TASK REQUIREMENTS
The stretch wanted below opens at the line containing "-41,7 +41,7 @@" and closes at the line containing "position:absolute; left:257px; top:87px;". Please return it exactly, with no other lines.

━━ DATA SUPPLIED ━━

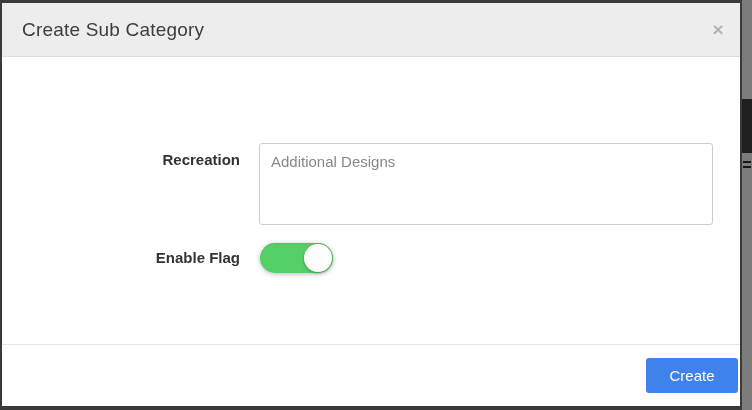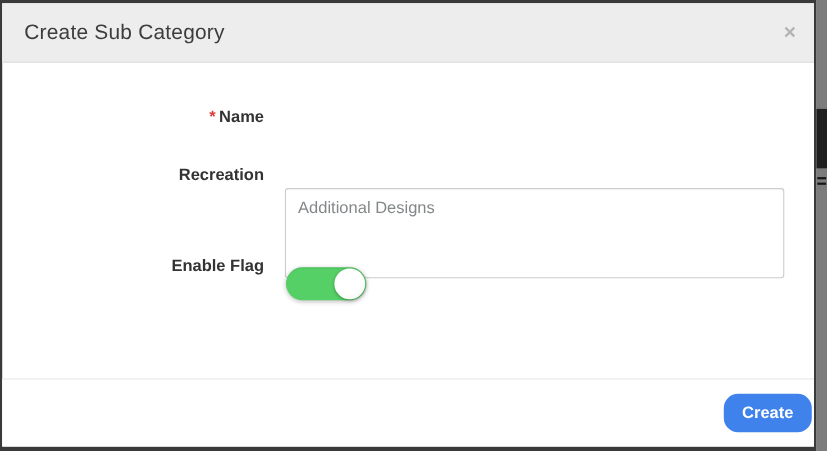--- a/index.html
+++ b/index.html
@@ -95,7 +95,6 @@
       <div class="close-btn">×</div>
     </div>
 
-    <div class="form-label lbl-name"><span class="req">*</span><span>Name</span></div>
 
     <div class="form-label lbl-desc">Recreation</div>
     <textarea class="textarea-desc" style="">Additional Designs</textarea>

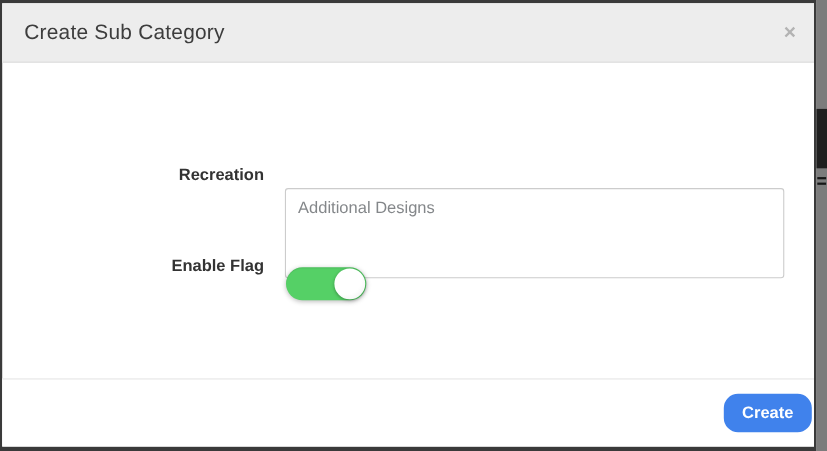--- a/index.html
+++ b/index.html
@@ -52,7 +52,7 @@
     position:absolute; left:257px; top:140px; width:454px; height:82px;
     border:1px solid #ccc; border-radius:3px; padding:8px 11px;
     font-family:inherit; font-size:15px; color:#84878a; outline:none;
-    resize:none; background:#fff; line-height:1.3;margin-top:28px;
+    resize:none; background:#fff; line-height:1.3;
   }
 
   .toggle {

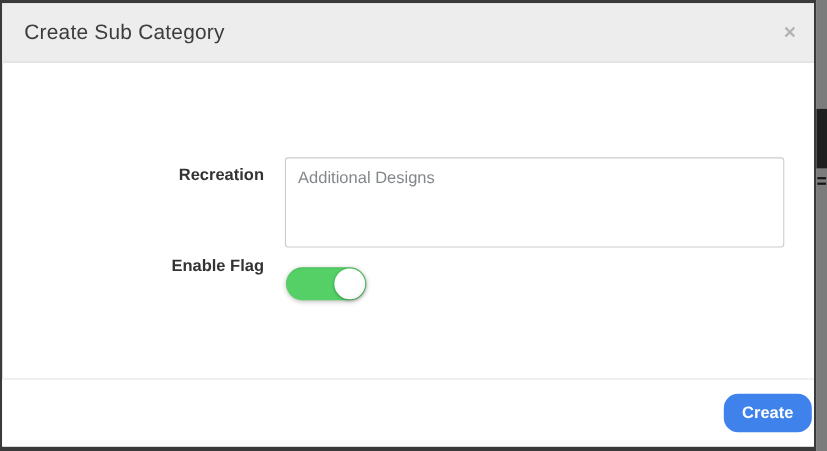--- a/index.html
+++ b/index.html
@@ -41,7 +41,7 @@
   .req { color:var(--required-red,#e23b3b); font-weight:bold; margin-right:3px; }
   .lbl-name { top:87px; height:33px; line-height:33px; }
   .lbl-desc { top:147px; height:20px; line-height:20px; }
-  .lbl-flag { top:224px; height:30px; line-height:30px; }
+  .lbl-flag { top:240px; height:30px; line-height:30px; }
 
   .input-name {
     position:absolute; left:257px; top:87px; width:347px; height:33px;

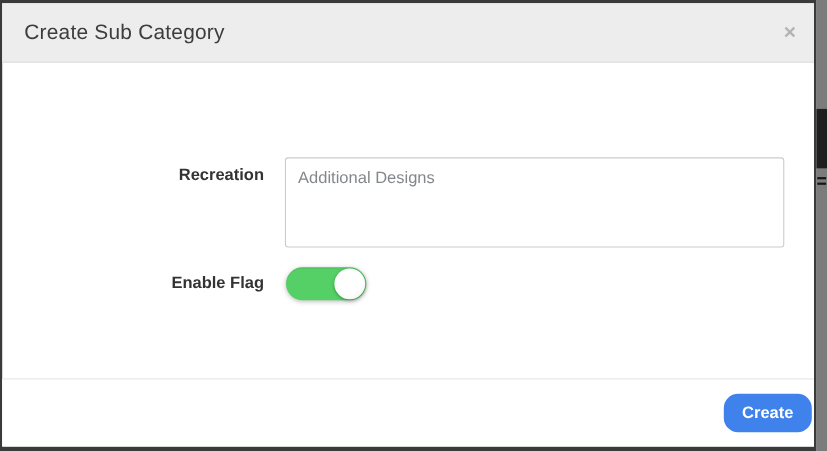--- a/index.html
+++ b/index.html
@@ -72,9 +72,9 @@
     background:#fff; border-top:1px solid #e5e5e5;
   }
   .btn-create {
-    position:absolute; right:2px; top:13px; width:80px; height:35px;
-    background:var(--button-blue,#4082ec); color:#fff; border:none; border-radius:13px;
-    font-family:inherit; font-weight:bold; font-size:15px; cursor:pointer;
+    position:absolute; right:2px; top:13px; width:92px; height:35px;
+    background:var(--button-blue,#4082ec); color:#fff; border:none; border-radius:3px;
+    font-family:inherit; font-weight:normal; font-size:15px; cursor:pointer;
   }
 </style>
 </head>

━━━

ANSWER TO THIS PROBLEM
@@ -41,7 +41,7 @@
   .req { color:var(--required-red,#e23b3b); font-weight:bold; margin-right:3px; }
   .lbl-name { top:87px; height:33px; line-height:33px; }
   .lbl-desc { top:147px; height:20px; line-height:20px; }
-  .lbl-flag { top:224px; height:30px; line-height:30px; }
+  .lbl-flag { top:240px; height:30px; line-height:30px; }
 
   .input-name {
     position:absolute; left:257px; top:87px; width:347px; height:33px;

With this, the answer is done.